*INFORMATION*.
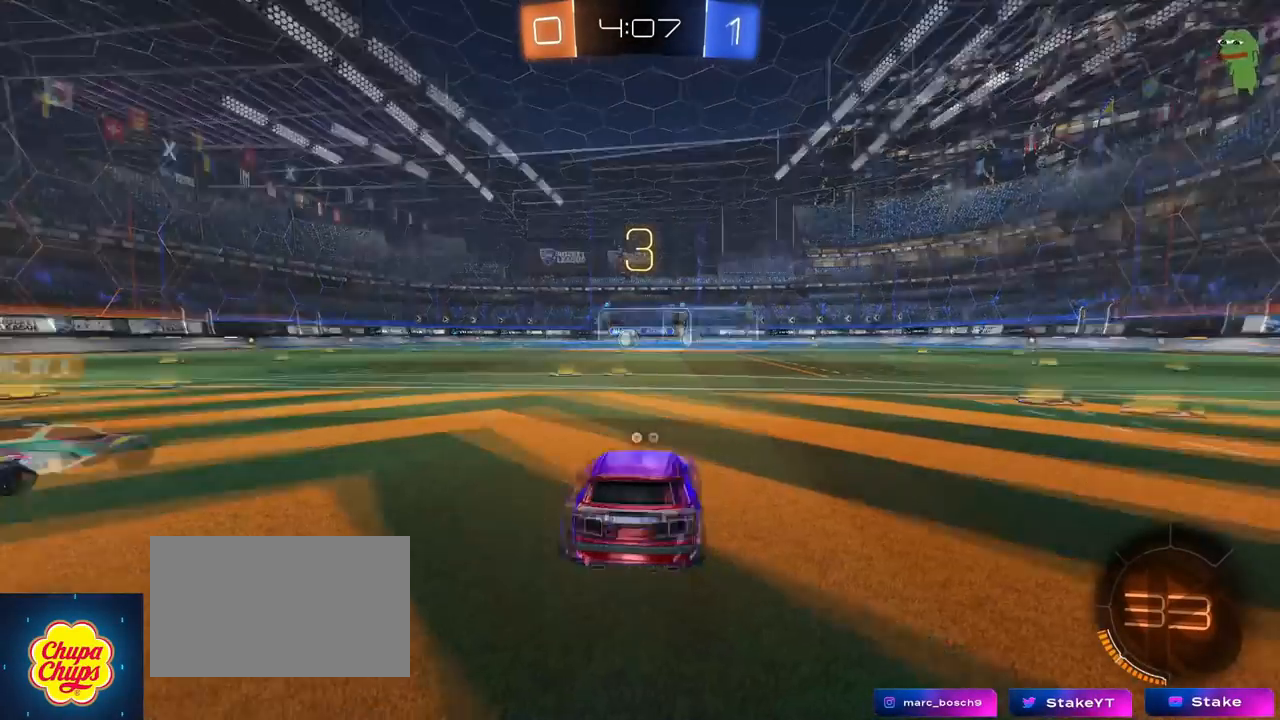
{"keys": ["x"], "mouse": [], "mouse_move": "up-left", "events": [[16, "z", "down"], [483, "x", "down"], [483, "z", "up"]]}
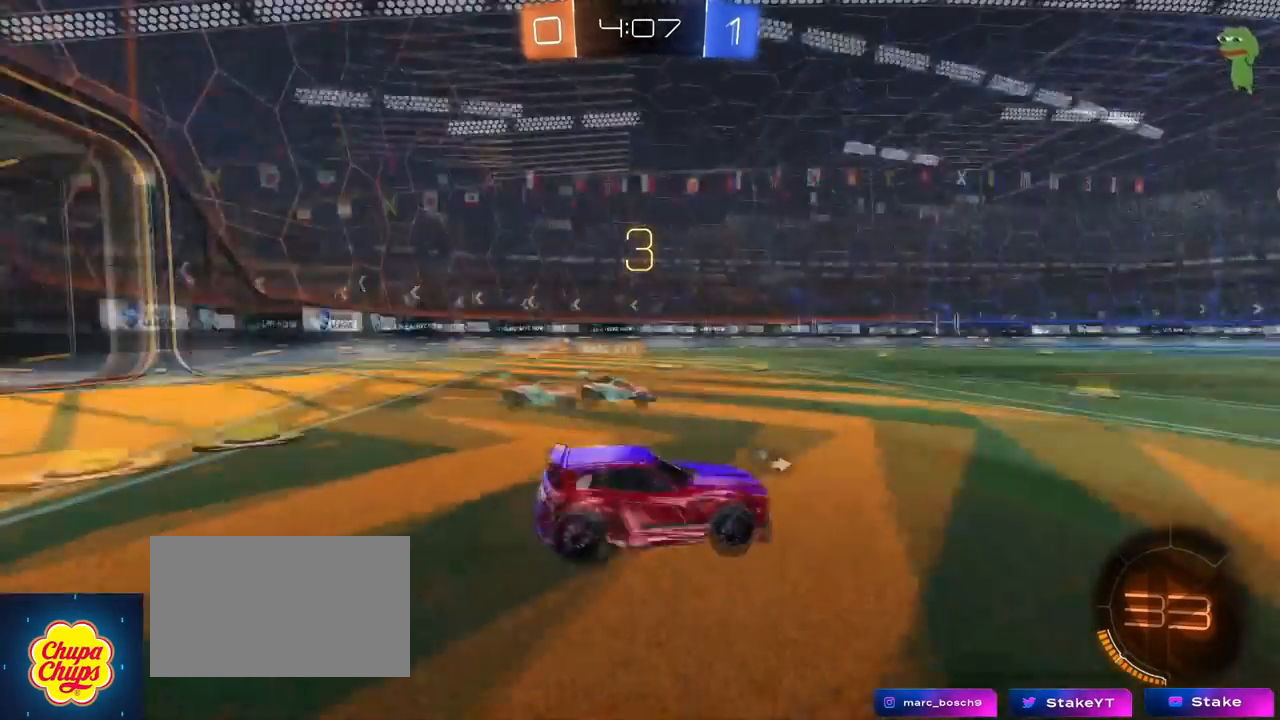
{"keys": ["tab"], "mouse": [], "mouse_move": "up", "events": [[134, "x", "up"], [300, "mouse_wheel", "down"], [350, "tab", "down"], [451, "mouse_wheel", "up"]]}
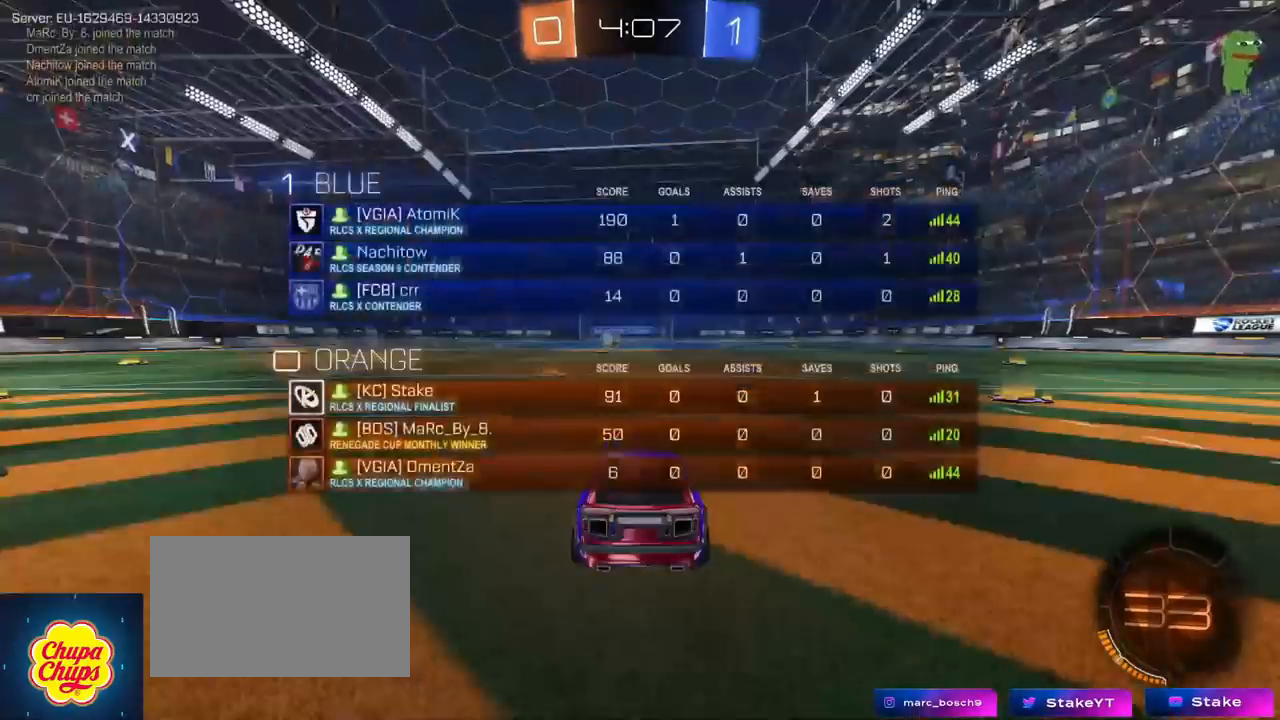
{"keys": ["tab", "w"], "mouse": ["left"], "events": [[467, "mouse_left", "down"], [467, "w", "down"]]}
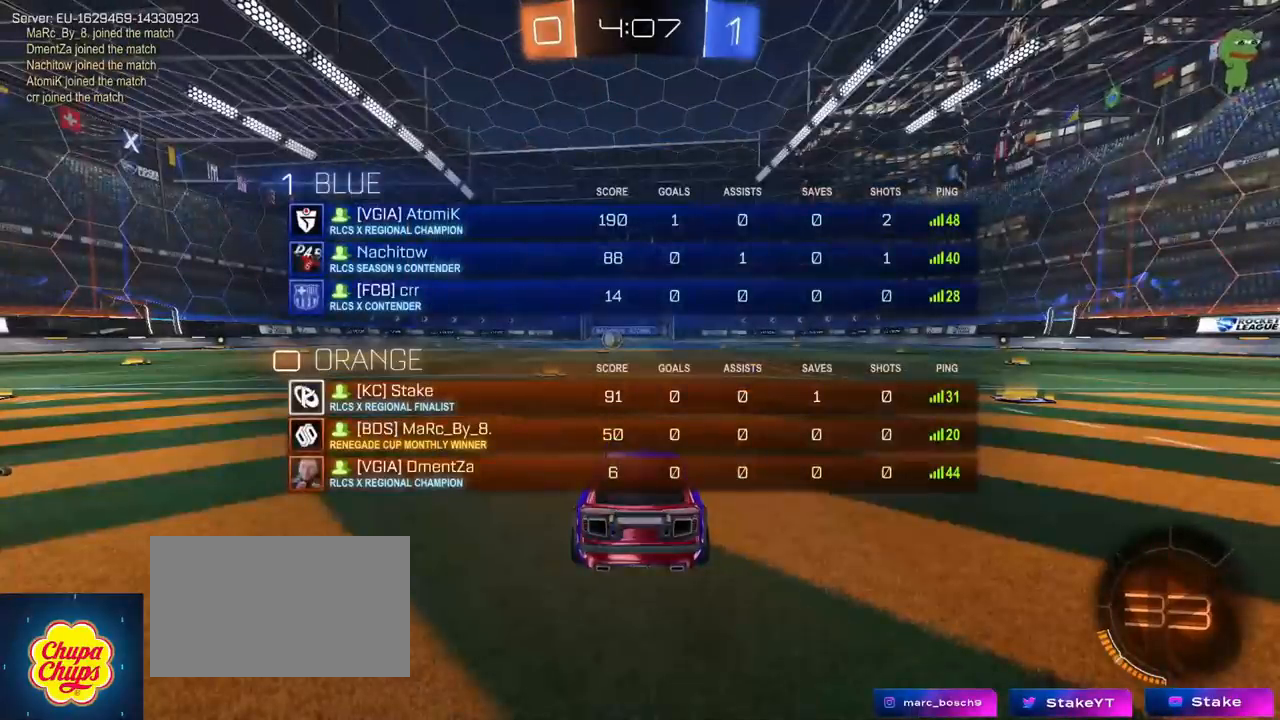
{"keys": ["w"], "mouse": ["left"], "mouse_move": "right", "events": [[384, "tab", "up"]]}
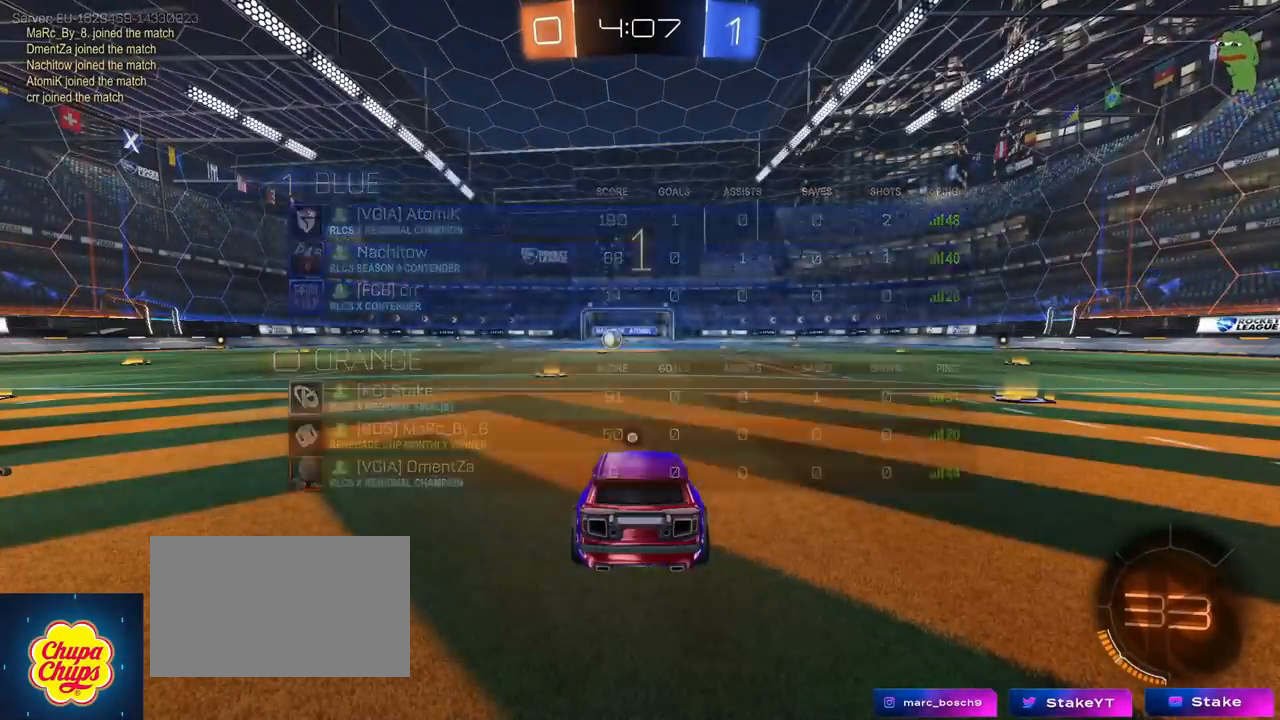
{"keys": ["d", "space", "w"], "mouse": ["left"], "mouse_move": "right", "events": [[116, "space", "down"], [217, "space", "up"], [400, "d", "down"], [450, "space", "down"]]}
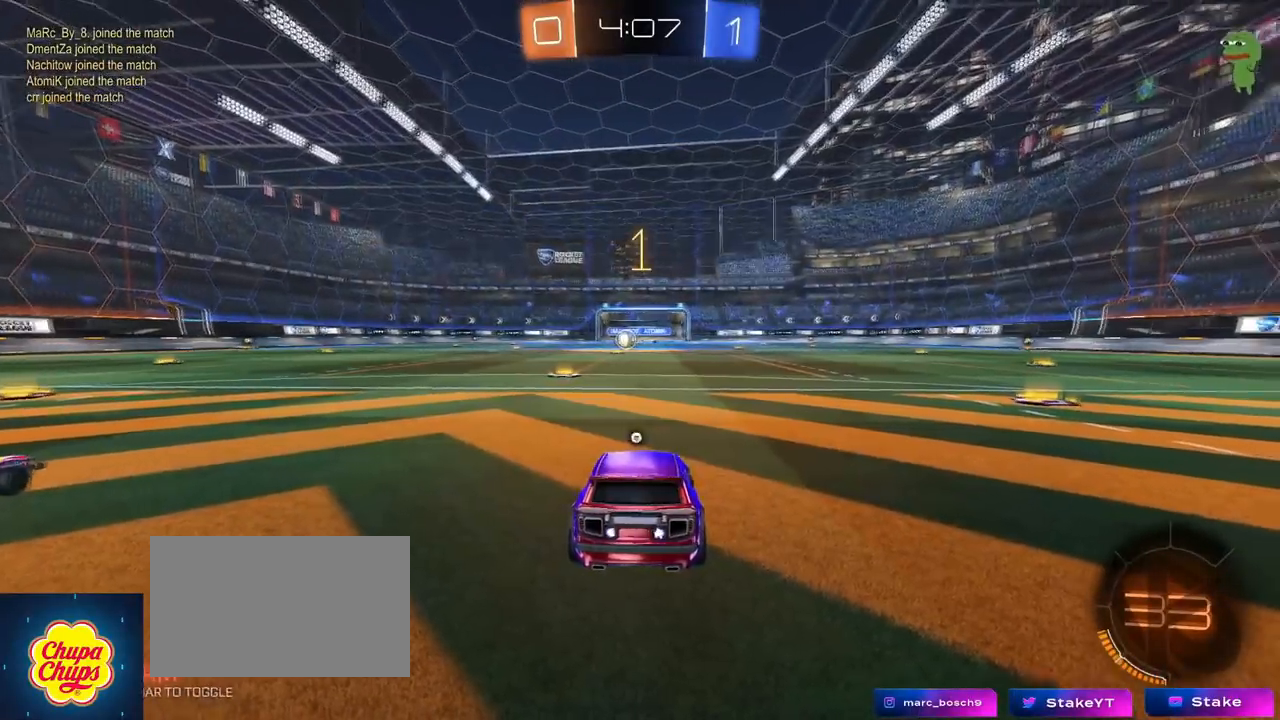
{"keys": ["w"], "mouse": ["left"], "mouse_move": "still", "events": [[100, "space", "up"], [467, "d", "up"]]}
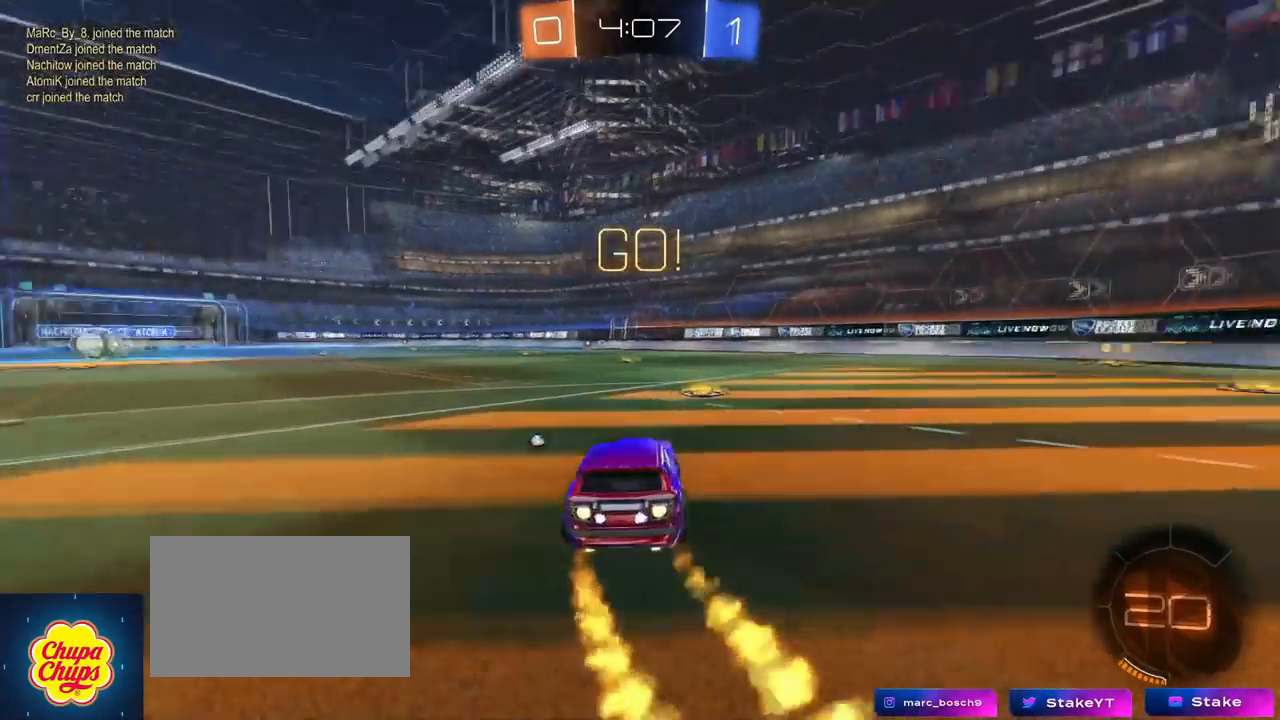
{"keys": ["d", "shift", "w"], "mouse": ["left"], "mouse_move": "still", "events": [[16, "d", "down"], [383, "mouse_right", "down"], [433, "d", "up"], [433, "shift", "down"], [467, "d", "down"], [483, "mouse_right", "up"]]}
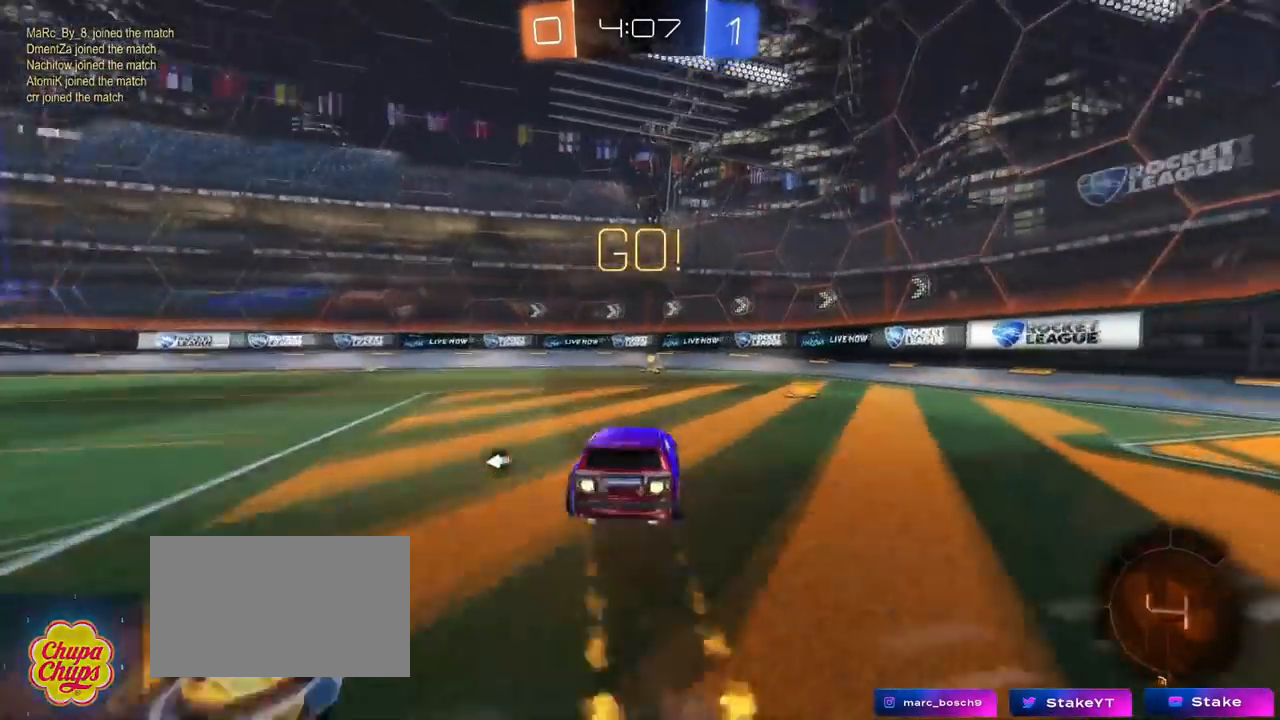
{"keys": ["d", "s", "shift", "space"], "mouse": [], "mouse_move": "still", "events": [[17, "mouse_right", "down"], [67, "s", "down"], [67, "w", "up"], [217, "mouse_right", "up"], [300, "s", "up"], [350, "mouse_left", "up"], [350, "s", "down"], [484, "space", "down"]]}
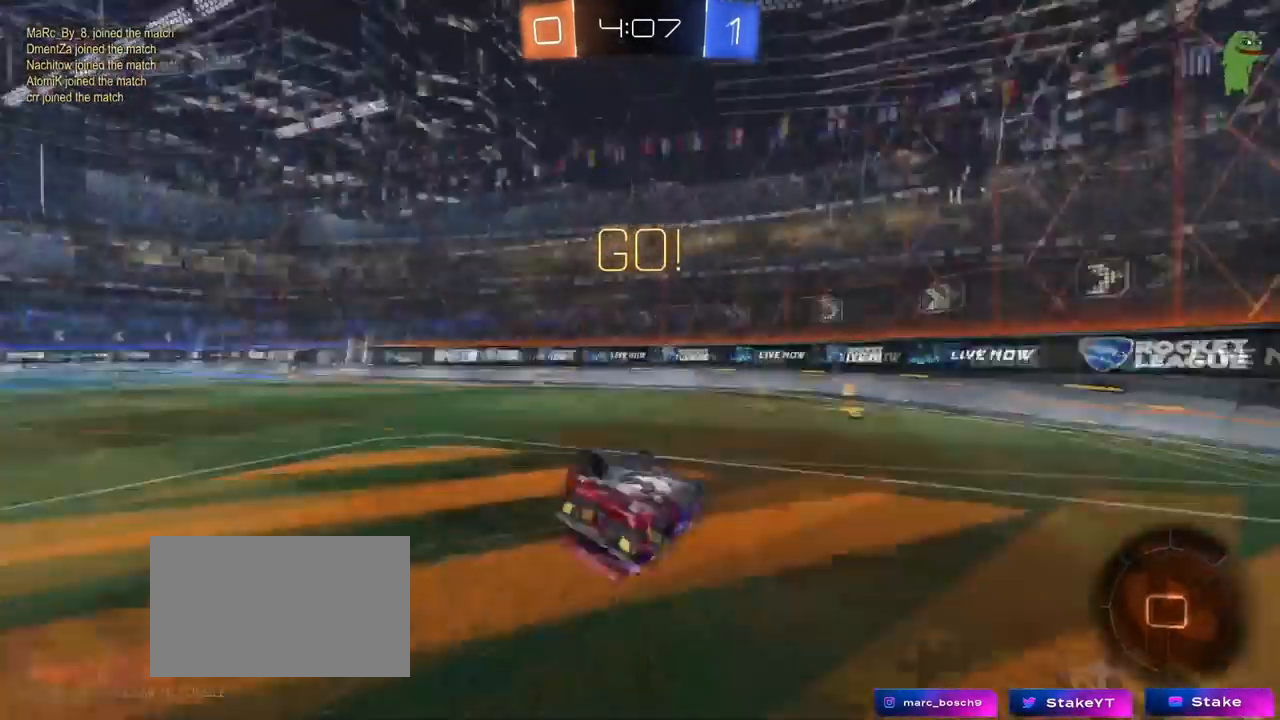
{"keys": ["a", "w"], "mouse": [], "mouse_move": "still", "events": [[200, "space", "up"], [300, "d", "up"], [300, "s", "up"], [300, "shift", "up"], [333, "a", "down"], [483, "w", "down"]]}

*WORK REQUEST*.
Say how many lines in the entries include the string "shift", and write nothing besides that number.

*YOUR RESPONSE*.
3